PROBLEM: State how many lines in the records below contain the string "kern" (case counts). Give only the number.

DATA SHOWN:
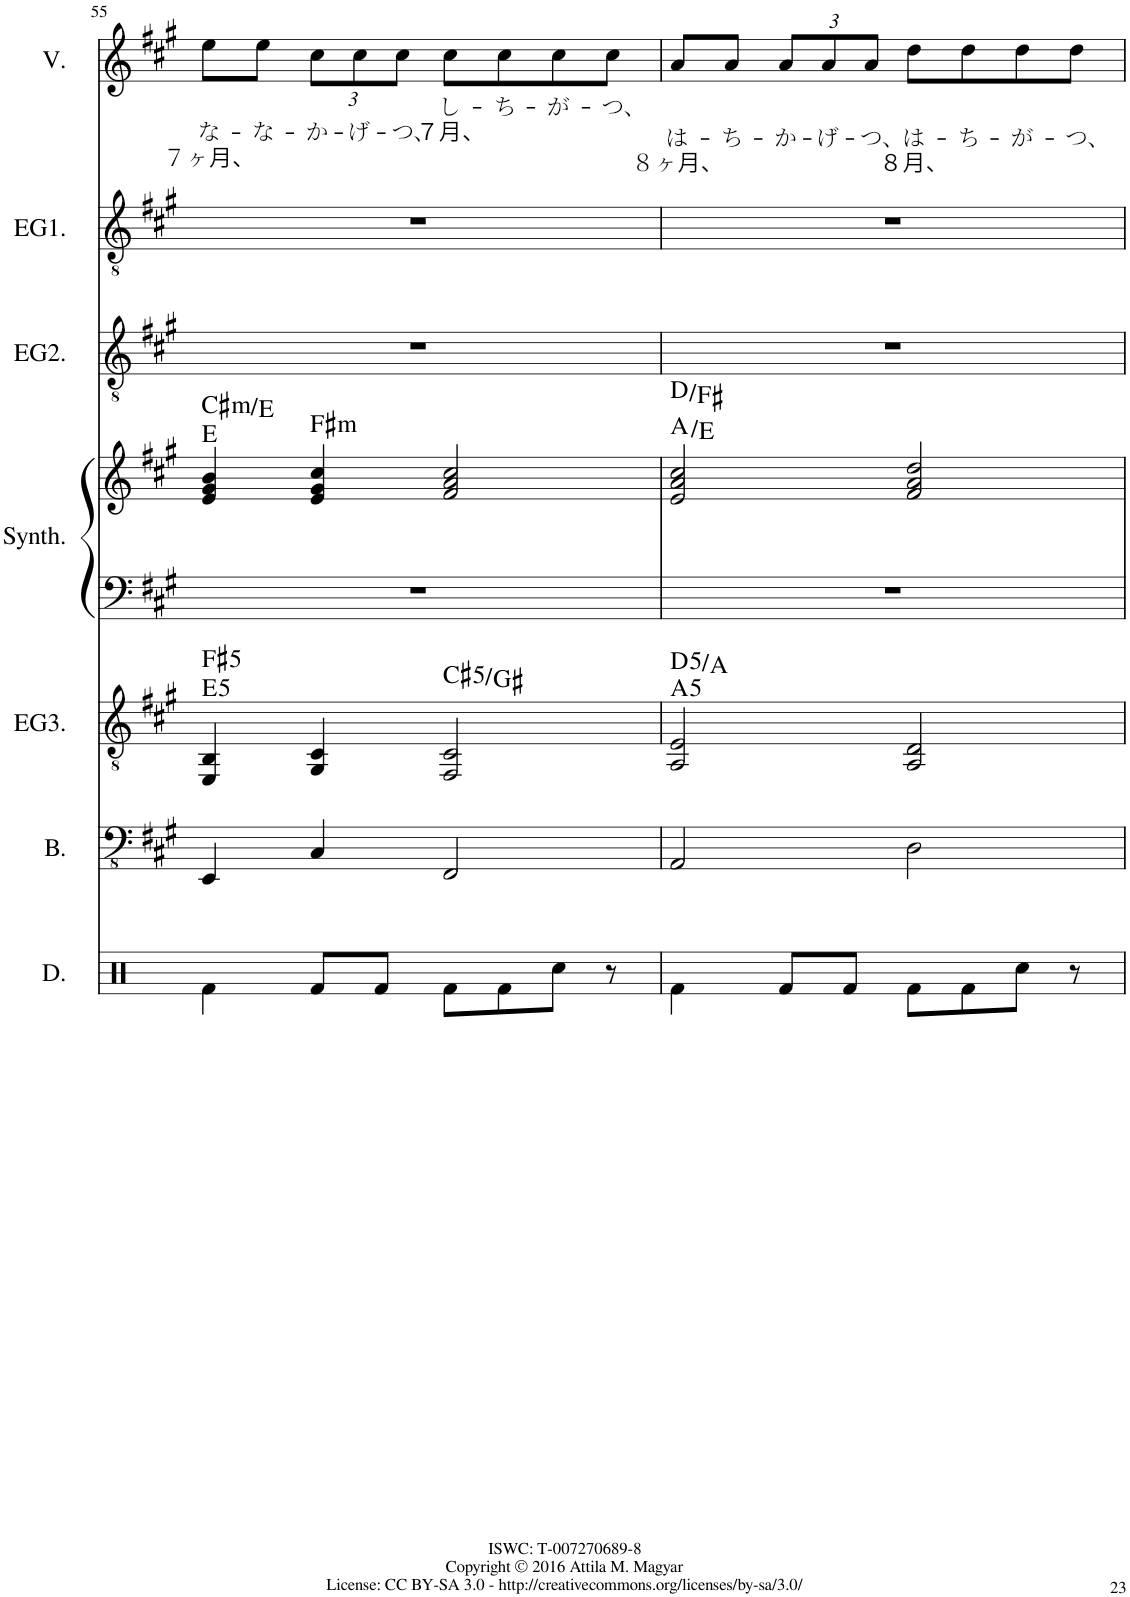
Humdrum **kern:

**kern	**kern	**kern	**harte	**kern	**kern	**harte	**kern	**kern	**kern	**text	**text	**text
*part7	*part6	*part5	*part5	*part4	*part4	*part4	*part3	*part2	*part1	*part1	*part1	*part1
*staff8	*staff7	*staff6	*	*staff5	*staff4	*	*staff3	*staff2	*staff1	*staff1	*staff1	*staff1
*I"Drumset (draft)	*I"Electric Bass	*I"Electric Guitar 3	*	*I"Synthesizer	*	*	*I"Electric Guitar 2	*I"Electric Guitar 1	*I"Voice	*	*	*
*I'D.	*I'B.	*I'EG3.	*	*I'Synth.	*	*	*I'EG2.	*I'EG1.	*I'V.	*	*	*
!!LO:PB:g=z
*clefX	*clefFv4	*clefGv2	*	*clefF4	*clefG2	*	*clefGv2	*clefGv2	*clefG2	*	*	*
*k[]	*k[f#c#g#]	*k[f#c#g#]	*	*k[f#c#g#]	*k[f#c#g#]	*	*k[f#c#g#]	*k[f#c#g#]	*k[f#c#g#]	*	*	*
=55	=55	=55	=55	=55	=55	=55	=55	=55	=55	=55	=55	=55
!	!	!	!LO:H:n=1:kt=5	!	!	!	!	!	!	!	!LO:LY:b	!LO:LY:b
!	!	!	!LO:H:n=2:kt=5	!	!	!LO:H:n=2:kt=m	!	!	!	!	!	!
4Rf\	4EEE/	4EE/ 4BB/	E:(1,5) F#:(1,5)	1r	4e/ 4g#/ 4b/	E:maj C#:min/b3	1r	1r	8ee\L	.	な-	７ヶ月、
!	!	!	!	!	!	!	!	!	!	!	!LO:LY:b	!
.	.	.	.	.	.	.	.	.	8ee\J	.	-な-	.
*	*	*	*	*	*	*	*	*	*Xbrackettup	*	*	*
!	!	!	!	!	!	!LO:H:kt=m	!	!	!	!	!LO:LY:b	!
8Rf/L	4CC#/	4GG#/ 4C#/	.	.	4e/ 4g#/ 4cc#/	F#:min	.	.	12cc#\L	.	-か-	.
!	!	!	!	!	!	!	!	!	!	!	!LO:LY:b	!
.	.	.	.	.	.	.	.	.	12cc#\	.	-げ-	.
8Rf/J	.	.	.	.	.	.	.	.	.	.	.	.
!	!	!	!	!	!	!	!	!	!	!	!LO:LY:b	!
.	.	.	.	.	.	.	.	.	12cc#\J	.	-つ、	.
!	!	!	!LO:H:kt=5	!	!	!	!	!	!	!LO:LY:b	!LO:LY:b	!
8Rf\L	2FFF#/	2FF#/ 2C#/	C#:(1,5)/5	.	2f#/ 2a/ 2cc#/	.	.	.	8cc#\L	し-	７月、	.
!	!	!	!	!	!	!	!	!	!	!LO:LY:b	!	!
8Rf\	.	.	.	.	.	.	.	.	8cc#\	-ち-	.	.
!	!	!	!	!	!	!	!	!	!	!LO:LY:b	!	!
8Rcc\J	.	.	.	.	.	.	.	.	8cc#\	-が-	.	.
!	!	!	!	!	!	!	!	!	!	!LO:LY:b	!	!
8r	.	.	.	.	.	.	.	.	8cc#\J	-つ、	.	.
=56	=56	=56	=56	=56	=56	=56	=56	=56	=56	=56	=56	=56
!	!	!	!LO:H:n=1:kt=5	!	!	!	!	!	!	!LO:LY:b	!LO:LY:b	!
!	!	!	!LO:H:n=2:kt=5	!	!	!	!	!	!	!	!	!
4Rf\	2AAA/	2AA/ 2E/	A:(1,5) D:(1,5)/5	1r	2e/ 2a/ 2cc#/	A:maj/5 D:maj/3	1r	1r	8a/L	は-	８ヶ月、	.
!	!	!	!	!	!	!	!	!	!	!LO:LY:b	!	!
.	.	.	.	.	.	.	.	.	8a/J	-ち-	.	.
!	!	!	!	!	!	!	!	!	!	!LO:LY:b	!	!
8Rf/L	.	.	.	.	.	.	.	.	12a/L	-か-	.	.
!	!	!	!	!	!	!	!	!	!	!LO:LY:b	!	!
.	.	.	.	.	.	.	.	.	12a/	-げ-	.	.
8Rf/J	.	.	.	.	.	.	.	.	.	.	.	.
!	!	!	!	!	!	!	!	!	!	!LO:LY:b	!	!
.	.	.	.	.	.	.	.	.	12a/J	-つ、	.	.
!	!	!	!	!	!	!	!	!	!	!LO:LY:b	!LO:LY:b	!
8Rf\L	2DD\	2AA/ 2D/	.	.	2f#/ 2a/ 2dd/	.	.	.	8dd\L	は-	８月、	.
!	!	!	!	!	!	!	!	!	!	!LO:LY:b	!	!
8Rf\	.	.	.	.	.	.	.	.	8dd\	-ち-	.	.
!	!	!	!	!	!	!	!	!	!	!LO:LY:b	!	!
8Rcc\J	.	.	.	.	.	.	.	.	8dd\	-が-	.	.
!	!	!	!	!	!	!	!	!	!	!LO:LY:b	!	!
8r	.	.	.	.	.	.	.	.	8dd\J	-つ、	.	.
=	=	=	=	=	=	=	=	=	=	=	=	=
*-	*-	*-	*-	*-	*-	*-	*-	*-	*-	*-	*-	*-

TASK ANSWER: 2